[Item position entries]
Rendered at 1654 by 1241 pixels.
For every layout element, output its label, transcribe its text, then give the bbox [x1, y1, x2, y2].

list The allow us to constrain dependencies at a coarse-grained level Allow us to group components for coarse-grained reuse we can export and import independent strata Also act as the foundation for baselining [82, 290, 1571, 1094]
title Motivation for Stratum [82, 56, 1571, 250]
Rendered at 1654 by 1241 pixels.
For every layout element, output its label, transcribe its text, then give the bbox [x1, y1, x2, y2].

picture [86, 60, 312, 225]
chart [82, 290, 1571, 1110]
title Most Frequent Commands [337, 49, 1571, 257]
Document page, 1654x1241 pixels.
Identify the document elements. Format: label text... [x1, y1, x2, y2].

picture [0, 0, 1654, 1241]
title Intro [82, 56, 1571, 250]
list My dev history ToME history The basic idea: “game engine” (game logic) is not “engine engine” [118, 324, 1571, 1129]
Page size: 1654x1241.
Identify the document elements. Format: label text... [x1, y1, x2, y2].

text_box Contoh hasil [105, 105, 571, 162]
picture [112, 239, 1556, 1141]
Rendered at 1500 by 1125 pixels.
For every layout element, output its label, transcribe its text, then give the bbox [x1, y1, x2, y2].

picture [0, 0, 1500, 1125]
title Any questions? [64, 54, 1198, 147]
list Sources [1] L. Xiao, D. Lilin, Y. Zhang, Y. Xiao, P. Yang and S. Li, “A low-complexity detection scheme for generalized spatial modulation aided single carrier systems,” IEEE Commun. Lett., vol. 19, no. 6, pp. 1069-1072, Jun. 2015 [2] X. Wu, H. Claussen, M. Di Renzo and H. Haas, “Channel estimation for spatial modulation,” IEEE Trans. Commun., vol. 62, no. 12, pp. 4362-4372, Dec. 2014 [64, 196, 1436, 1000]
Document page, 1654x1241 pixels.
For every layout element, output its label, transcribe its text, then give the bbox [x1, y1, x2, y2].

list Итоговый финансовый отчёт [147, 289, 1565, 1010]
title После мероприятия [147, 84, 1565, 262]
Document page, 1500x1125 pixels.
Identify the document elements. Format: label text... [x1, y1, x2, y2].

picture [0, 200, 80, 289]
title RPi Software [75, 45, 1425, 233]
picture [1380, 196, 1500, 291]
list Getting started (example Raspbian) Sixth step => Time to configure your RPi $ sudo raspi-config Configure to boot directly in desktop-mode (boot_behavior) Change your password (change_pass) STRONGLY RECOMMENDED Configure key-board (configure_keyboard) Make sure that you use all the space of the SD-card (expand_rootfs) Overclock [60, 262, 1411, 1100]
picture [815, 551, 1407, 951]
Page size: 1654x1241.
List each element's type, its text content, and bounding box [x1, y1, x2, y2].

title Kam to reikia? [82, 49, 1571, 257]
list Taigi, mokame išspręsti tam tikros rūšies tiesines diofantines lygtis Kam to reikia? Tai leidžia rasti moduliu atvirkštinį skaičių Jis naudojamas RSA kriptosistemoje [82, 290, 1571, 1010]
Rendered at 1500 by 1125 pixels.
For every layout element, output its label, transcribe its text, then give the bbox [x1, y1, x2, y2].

:: STATED EXERCISE ::
Recast every line of the material above as a Markdown table with the columns "No." and "Line," numbering the rows in order and leaving out blank lines.

:: ANSWER BELOW ::
| No. | Line |
|---|---|
| 1 | Rendered at 1654 by 1241 pixels. |
| 2 | For every layout element, output its label, transcribe its text, then give the bbox [x1, y1, x2, y2]. |
| 3 | list The allow us to constrain dependencies at a coarse-grained level Allow us to group components for coarse-grained reuse we can export and import independent strata Also act as the foundation for baselining [82, 290, 1571, 1094] |
| 4 | title Motivation for Stratum [82, 56, 1571, 250] |
| 5 | Rendered at 1654 by 1241 pixels. |
| 6 | For every layout element, output its label, transcribe its text, then give the bbox [x1, y1, x2, y2]. |
| 7 | picture [86, 60, 312, 225] |
| 8 | chart [82, 290, 1571, 1110] |
| 9 | title Most Frequent Commands [337, 49, 1571, 257] |
| 10 | Document page, 1654x1241 pixels. |
| 11 | Identify the document elements. Format: label text... [x1, y1, x2, y2]. |
| 12 | picture [0, 0, 1654, 1241] |
| 13 | title Intro [82, 56, 1571, 250] |
| 14 | list My dev history ToME history The basic idea: “game engine” (game logic) is not “engine engine” [118, 324, 1571, 1129] |
| 15 | Page size: 1654x1241. |
| 16 | Identify the document elements. Format: label text... [x1, y1, x2, y2]. |
| 17 | text_box Contoh hasil [105, 105, 571, 162] |
| 18 | picture [112, 239, 1556, 1141] |
| 19 | Rendered at 1500 by 1125 pixels. |
| 20 | For every layout element, output its label, transcribe its text, then give the bbox [x1, y1, x2, y2]. |
| 21 | picture [0, 0, 1500, 1125] |
| 22 | title Any questions? [64, 54, 1198, 147] |
| 23 | list Sources [1] L. Xiao, D. Lilin, Y. Zhang, Y. Xiao, P. Yang and S. Li, “A low-complexity detection scheme for generalized spatial modulation aided single carrier systems,” IEEE Commun. Lett., vol. 19, no. 6, pp. 1069-1072, Jun. 2015 [2] X. Wu, H. Claussen, M. Di Renzo and H. Haas, “Channel estimation for spatial modulation,” IEEE Trans. Commun., vol. 62, no. 12, pp. 4362-4372, Dec. 2014 [64, 196, 1436, 1000] |
| 24 | Document page, 1654x1241 pixels. |
| 25 | For every layout element, output its label, transcribe its text, then give the bbox [x1, y1, x2, y2]. |
| 26 | list Итоговый финансовый отчёт [147, 289, 1565, 1010] |
| 27 | title После мероприятия [147, 84, 1565, 262] |
| 28 | Document page, 1500x1125 pixels. |
| 29 | Identify the document elements. Format: label text... [x1, y1, x2, y2]. |
| 30 | picture [0, 200, 80, 289] |
| 31 | title RPi Software [75, 45, 1425, 233] |
| 32 | picture [1380, 196, 1500, 291] |
| 33 | list Getting started (example Raspbian) Sixth step => Time to configure your RPi $ sudo raspi-config Configure to boot directly in desktop-mode (boot_behavior) Change your password (change_pass) STRONGLY RECOMMENDED Configure key-board (configure_keyboard) Make sure that you use all the space of the SD-card (expand_rootfs) Overclock [60, 262, 1411, 1100] |
| 34 | picture [815, 551, 1407, 951] |
| 35 | Page size: 1654x1241. |
| 36 | List each element's type, its text content, and bounding box [x1, y1, x2, y2]. |
| 37 | title Kam to reikia? [82, 49, 1571, 257] |
| 38 | list Taigi, mokame išspręsti tam tikros rūšies tiesines diofantines lygtis Kam to reikia? Tai leidžia rasti moduliu atvirkštinį skaičių Jis naudojamas RSA kriptosistemoje [82, 290, 1571, 1010] |
| 39 | Rendered at 1500 by 1125 pixels. |
| 40 | For every layout element, output its label, transcribe its text, then give the bbox [x1, y1, x2, y2]. |